---------- VORLIEGENDER TEXT
Leder dürfte m. E. alles andere als günstig gewesen sein.

Meine Aussage bezieht sich auf Brunnen-, Müllgrubenfunde in Niedersachsen!

Das stand so in dem archeologischen Jahresbericht Niedersachsen von.....(??) - hole mir den jedes Jahr!

Aber wie ich schon geschrieben hatte, gab es sicherlich sehr unterschiedliche Lederqualitäten - wie eben heute auch!
Dabei dann noch zu bedenken ob das Leder gefärbt wurde - welche Farbe und wie aufwändig der Schuh verarbeitet wurde!

Also letztlich die gleichen Kriterien wie bei modernen Schuhen heute auch - einen 12,- € Billigschuh von Dei.ch.mann würde wohl auch heute niemand für 20,-€ neu besohlen lassen - den sauteuren Designerschuh aber bestimmt! *smoky*

Das einfaches Leder eben doch billig war belegen ja eben auch die Schürzen - so ein einfacher Dorfschmied war eben nicht so reich und konnte sich trotzdem eine Schürze leisten!
--------------------
---------- DATENÜBERSICHT
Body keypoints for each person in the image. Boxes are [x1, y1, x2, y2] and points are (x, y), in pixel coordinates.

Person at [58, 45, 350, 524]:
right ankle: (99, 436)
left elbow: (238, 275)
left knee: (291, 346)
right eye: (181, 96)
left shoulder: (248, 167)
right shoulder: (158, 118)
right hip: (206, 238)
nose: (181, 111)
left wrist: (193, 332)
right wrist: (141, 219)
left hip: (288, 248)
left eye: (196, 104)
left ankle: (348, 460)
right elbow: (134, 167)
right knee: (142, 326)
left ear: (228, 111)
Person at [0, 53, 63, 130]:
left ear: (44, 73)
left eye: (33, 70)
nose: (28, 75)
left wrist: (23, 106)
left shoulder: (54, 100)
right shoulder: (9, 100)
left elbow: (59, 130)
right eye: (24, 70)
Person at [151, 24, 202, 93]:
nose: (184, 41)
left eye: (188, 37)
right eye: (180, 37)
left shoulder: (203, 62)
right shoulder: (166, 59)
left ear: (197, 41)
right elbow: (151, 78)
--------------------
ARBEITSAUFTRÄGE:
(1) Beantworten Sie die folgenden Fragen zum Text über Leder und Schuhe.
(a) Auf welche Funde und auf welches Bundesland bezieht sich die Aussage des Verfassers?
(b) Welche beiden Eurobeträge werden beim Vergleich mit einem Billigschuh genannt, und wofür steht jeweils der Betrag?
(c) Wer wird als Beispiel für jemanden angeführt, der nicht reich war und sich trotzdem eine Schürze leisten konnte?
(2) Zitieren Sie aus dem Text über Leder und Schuhe alles von „Leder dürfte m.“ bis hinunter zu „eben heute auch!“.
(3) Schreiben Sie den Text über Leder und Schuhe im Anschluss an seinen letzten Satz weiter.
Die Einträge stehen in keinem Zusammenhang mit dem Text.

SCHRIFTLICHE LÖSUNGEN:
(1)
(a) Auf Brunnen- und Müllgrubenfunde in Niedersachsen.
(b) 12 € sind der Preis des Billigschuhs, 20 € kostet das Neubesohlen.
(c) Ein einfacher Dorfschmied.

(2)
Leder dürfte m. E. alles andere als günstig gewesen sein.

Meine Aussage bezieht sich auf Brunnen-, Müllgrubenfunde in Niedersachsen!

Das stand so in dem archeologischen Jahresbericht Niedersachsen von.....(??) - hole mir den jedes Jahr!

Aber wie ich schon geschrieben hatte, gab es sicherlich sehr unterschiedliche Lederqualitäten - wie eben heute auch!

(3)
Vermutlich ist heute ein Lederstück in der Größe sogar teurer als damals (Spekulation!)

Billig ist natürlich immer subjektiv - ein Tagelöhner/Leibeigener/Bettler oder gar Sklave wird natürlich die Schuhe teuer gefunden haben, die für einen Handwerker, freien Bürger, bzw Feldscherer eher günstig waren!
Und ein reicher Händler oder Adeliger wird Schuhe gehabt haben, die dem Verdienst eines ganzen Lebens, eines Tagelöhners, entsprachen.



Abschließend würde ich mich anschließen und sagen: Lederkleidung im Sinne von richtig genähter Gewandung aus Leder auf keinen Fall!!!